### Text block
>>
The Test, also known as The Test: A New Era for Australia's Team in its first season, is an Australian docu-series, produced by Amazon Studios for Amazon Prime Video, and co-produced by Cricket Australia. The first season was released on Prime Video on 12 March 2020 and consists of 8 episodes. A second season, consisting of 4 episodes, was released on Prime Video on 13 January 2023.

The docu-series follows the Australian men's cricket team. The first season follows the team's path to redemption under the leadership of captain Tim Paine and head coach Justin Langer in the 18 months after the 2018 Australian ball-tampering scandal. The second season follows the team after the exit of Paine as captain and the subsequent departure of Langer during the end of 2021 and beginning of 2022.

An edited, feature-length version of the first season aired on the Seven Network on 4 October 2020.

Synopsis

Season 1
The first season is a behind-the-scenes look at the Australian men's team's fall from grace and its path to regain its integrity in the 18 months after the 2018 ball-tampering scandal.

Episode 1 
The series begins with the 2018 Australian ball-tampering scandal which rocks Australian cricket, the subsequent press conferences, and the bans from play for those found involved: captain Steve Smith, deputy David Warner, and Australian opener Cameron Bancroft. Darren Lehmann resigns as head coach, while Tim Paine replaces Smith as the new captain of the national team.
<<
### Required action
Reproduce word for word the part of the docu-series text above from "The docu-series follows" to "2018 ball-tampering scandal.".

### Provided material
>>
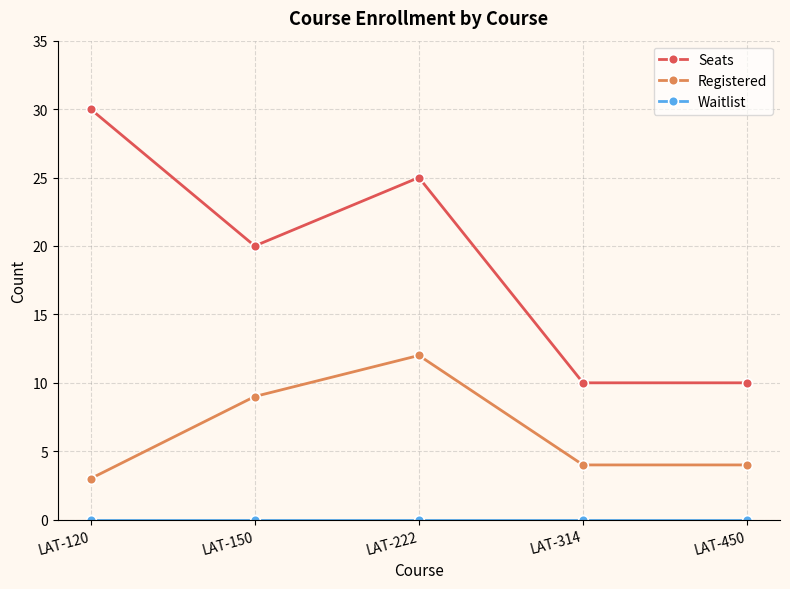

Between LAT-120 and LAT-222, which series saw the biggest shift?

Registered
<<
### Reply to the task
The docu-series follows the Australian men's cricket team. The first season follows the team's path to redemption under the leadership of captain Tim Paine and head coach Justin Langer in the 18 months after the 2018 Australian ball-tampering scandal. The second season follows the team after the exit of Paine as captain and the subsequent departure of Langer during the end of 2021 and beginning of 2022.

An edited, feature-length version of the first season aired on the Seven Network on 4 October 2020.

Synopsis

Season 1
The first season is a behind-the-scenes look at the Australian men's team's fall from grace and its path to regain its integrity in the 18 months after the 2018 ball-tampering scandal.